Index
E3R E05204020Norm
AVG §68 Abs1Betreff
Der Verwaltungsgerichtshof hat durch den Vorsitzenden Senatspräsident Dr. Schick sowie Hofrätin Mag. Hainz-Sator und Hofrat Dr. Faber als Richter, unter Mitwirkung der Schriftführerin Mag. Vitecek, über die Revision der V R in W, vertreten durch Dr. Alexander Raidl, BA, Rechtsanwalt in 1010 Wien, Rotenturmstraße 17/10-12, gegen das Erkenntnis des Verwaltungsgerichts Wien vom 30. März 2021, Zl. VGW-101/020/869/2021-7, betreffend Zuerkennung von Pflegeelterngeld (belangte Behörde vor dem Verwaltungsgericht: Magistrat der Stadt Wien, Wiener Kinder- und Jugendhilfe, Referat für Adoptiv- und Pflegekinder), den Beschluss gefasst:
Spruch
Die Revision wird zurückgewiesen.
Begründung
1 1. Mit Bescheid vom 9. September 2013 wies die belangte Behörde den Antrag der Revisionswerberin auf Zuerkennung von Pflegeelterngeld für ihre minderjährige Pflegetochter vom 31. Jänner 2013 ab.
2 Begründend führte die belangte Behörde aus, dass Pflegeeltern gemäß § 27 Abs. 1 Wiener Jugendwohlfahrtsgesetz 1990 (im Folgenden: WrJWG 1990) zur Durchführung der vollen Erziehung iSv. § 34 leg. cit. auf Antrag zur Erleichterung der mit der Pflege verbundenen Lasten Anspruch auf Pflegeelterngeld hätten. Die Revisionswerberin sei [infolge der Entscheidung des BG Bratislava II vom 26. Juni 2008] zwar Pflegemutter der im Spruch namentlich genannten Pflegetochter, jedoch liege keine von einem österreichischen Jugendwohlfahrtsträger veranlasste Maßnahme der vollen Erziehung vor. Da die Anspruchsvoraussetzungen somit nicht erfüllt seien, sei der Antrag abzuweisen gewesen.

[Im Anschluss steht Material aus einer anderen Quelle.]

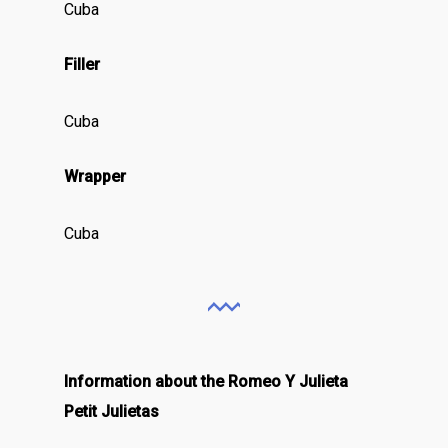
Cuba
Filler
Cuba
Wrapper
Cuba
Information about the Romeo Y Julieta
Petit Julietas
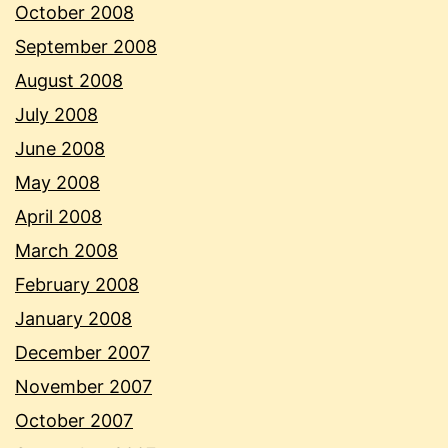
October 2008
September 2008
August 2008
July 2008
June 2008
May 2008
April 2008
March 2008
February 2008
January 2008
December 2007
November 2007
October 2007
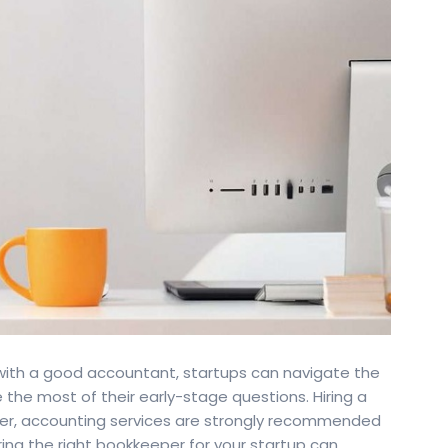
with a good accountant, startups can navigate the
the most of their early-stage questions. Hiring a
ver, accounting services are strongly recommended
ring the right bookkeeper for your startup can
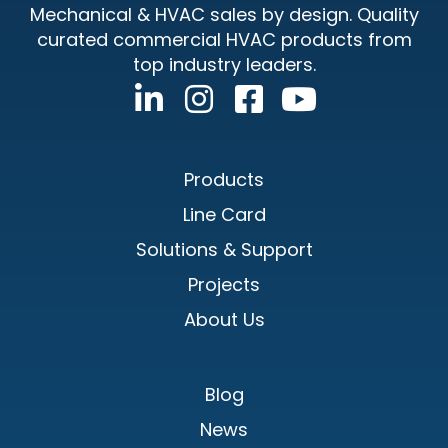
Mechanical & HVAC sales by design. Quality
curated commercial HVAC products from
top industry leaders.
Products
Line Card
Solutions & Support
Projects
About Us
Blog
News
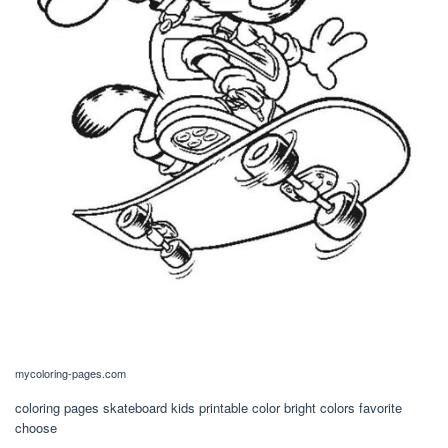
mycoloring-pages.com
coloring pages skateboard kids printable color bright colors favorite
choose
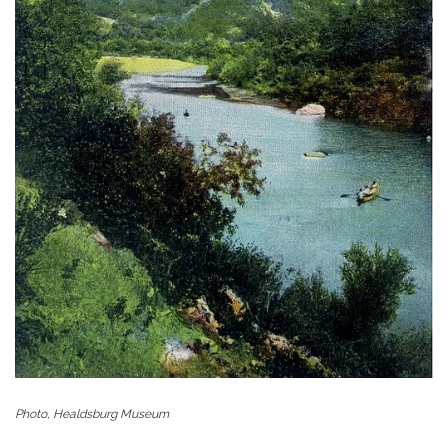
Photo, Healdsburg Museum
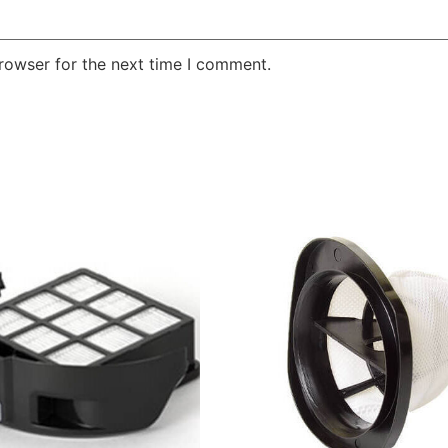
rowser for the next time I comment.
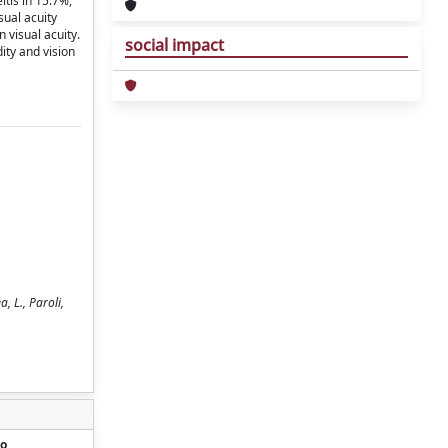
itis in 15.7%,
sual acuity
 visual acuity.
social impact
ity and vision
a, L., Paroli,
o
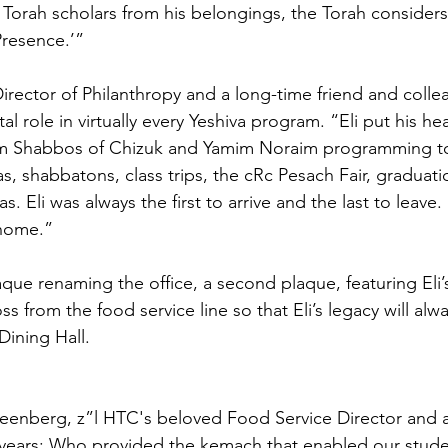
Torah scholars from his belongings, the Torah considers 
Presence.’”
irector of Philanthropy and a long-time friend and colle
tal role in virtually every Yeshiva program. “Eli put his he
om Shabbos of Chizuk and Yamim Noraim programming t
s, shabbatons, class trips, the cRc Pesach Fair, graduati
as. Eli was always the first to arrive and the last to leav
 home.”
aque renaming the office, a second plaque, featuring Eli’
ross from the food service line so that Eli’s legacy will al
Dining Hall. 
eenberg, z”l HTC's beloved Food Service Director and a 
0 years; Who provided the kemach that enabled our studen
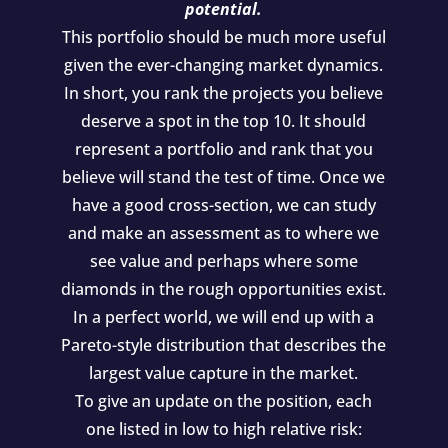
potential.
This portfolio should be much more useful
given the ever-changing market dynamics.
In short, you rank the projects you believe
deserve a spot in the top 10. It should
represent a portfolio and rank that you
believe will stand the test of time. Once we
have a good cross-section, we can study
and make an assessment as to where we
see value and perhaps where some
diamonds in the rough opportunities exist.
In a perfect world, we will end up with a
Pareto-style distribution that describes the
largest value capture in the market.
To give an update on the position, each
one listed in low to high relative risk:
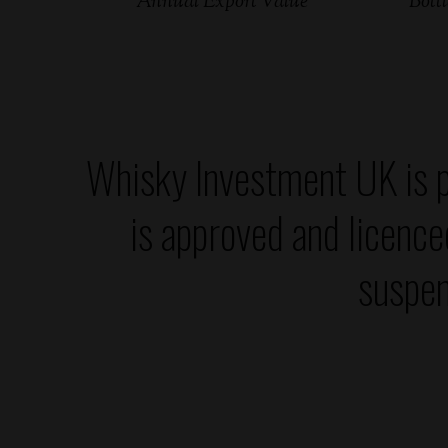
Annual Export Value
Bottl
Whisky Investment UK is p
is approved and licenc
suspen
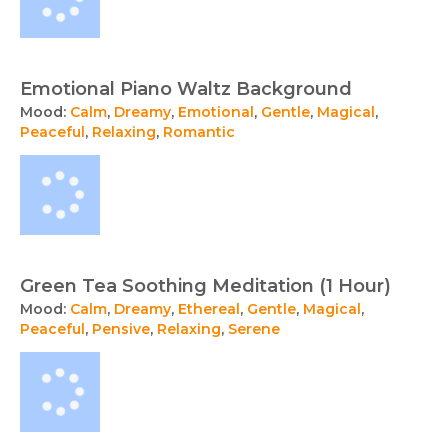
Emotional Piano Waltz Background
Mood:
Calm
,
Dreamy
,
Emotional
,
Gentle
,
Magical
,
Peaceful
,
Relaxing
,
Romantic
Green Tea Soothing Meditation (1 Hour)
Mood:
Calm
,
Dreamy
,
Ethereal
,
Gentle
,
Magical
,
Peaceful
,
Pensive
,
Relaxing
,
Serene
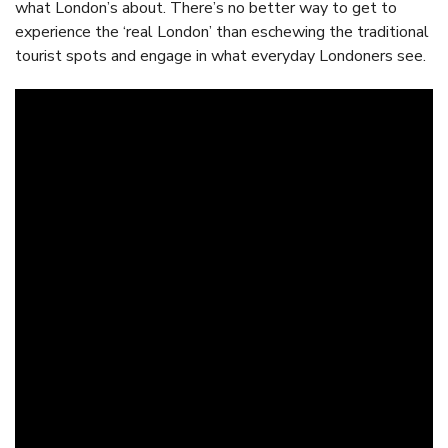
what London’s about. There’s no better way to get to
experience the ‘real London’ than eschewing the traditional
tourist spots and engage in what everyday Londoners see.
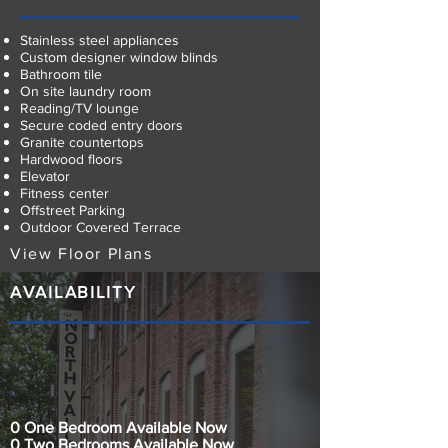
Stainless steel appliances
Custom designer window blinds
Bathroom tile
On site laundry room
Reading/TV lounge
Secure coded entry doors
Granite countertops
Hardwood floors
Elevator
Fitness center
Offstreet Parking
Outdoor Covered Terrace
View Floor Plans
AVAILABILITY
0 One Bedroom Available Now
0 Two Bedrooms Available Now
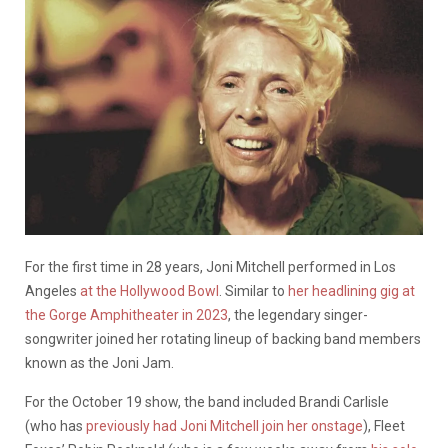
For the first time in 28 years, Joni Mitchell performed in Los
Angeles
at the Hollywood Bowl
. Similar to
her headlining gig at
the Gorge Amphitheater in 2023
, the legendary singer-
songwriter joined her rotating lineup of backing band members
known as the Joni Jam.
For the October 19 show, the band included Brandi Carlisle
(who has
previously had Joni Mitchell join her onstage
), Fleet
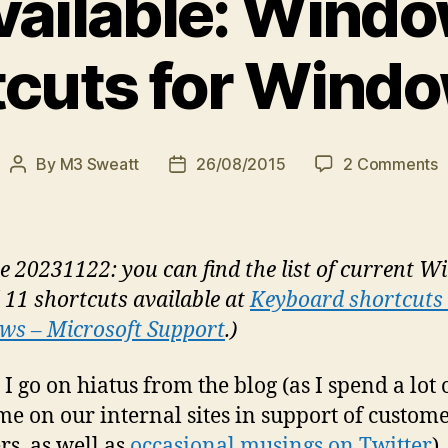
ailable: Wind
cuts for Wind
o
By
M3 Sweatt
26/08/2015
2 Comments
Post
Post
N
author
date
a
W
K
e 20231122: you can find the list of current 
S
 11 shortcuts available at
Keyboard shortcuts 
f
s – Microsoft Support
.)
W
1
 I go on hiatus from the blog (as I spend a lot
ime on our internal sites in support of custom
rs, as well as
occasional musings on Twitter
),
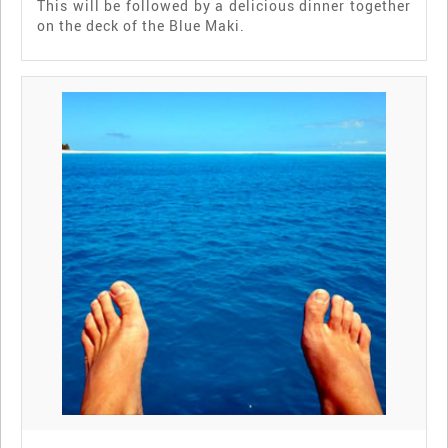
This will be followed by a delicious dinner together
on the deck of the Blue Maki.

3 2. Mit Schreiben vom 20. September 2020 wurde dieser Antrag von der Revisionswerberin neuerlich gestellt.
4 Mit Bescheid vom 28. Oktober 2020 wies die belangte Behörde diesen Antrag gemäß § 68 Abs. 1 AVG zurück.
5 In ihrer Begründung führte die belangte Behörde aus, ein Antrag auf Gewährung von Pflegekindergeld [vormals: Pflegeelterngeld] bezogen auf dieselbe Pflegetochter sei bereits mit Bescheid vom 9. September 2013 abgewiesen worden, wobei dieser Bescheid in Rechtskraft erwachsen sei. Da sich der Sachverhalt nicht verändert habe, sei der neuerliche Antrag wegen entschiedener Sache zurückzuweisen gewesen.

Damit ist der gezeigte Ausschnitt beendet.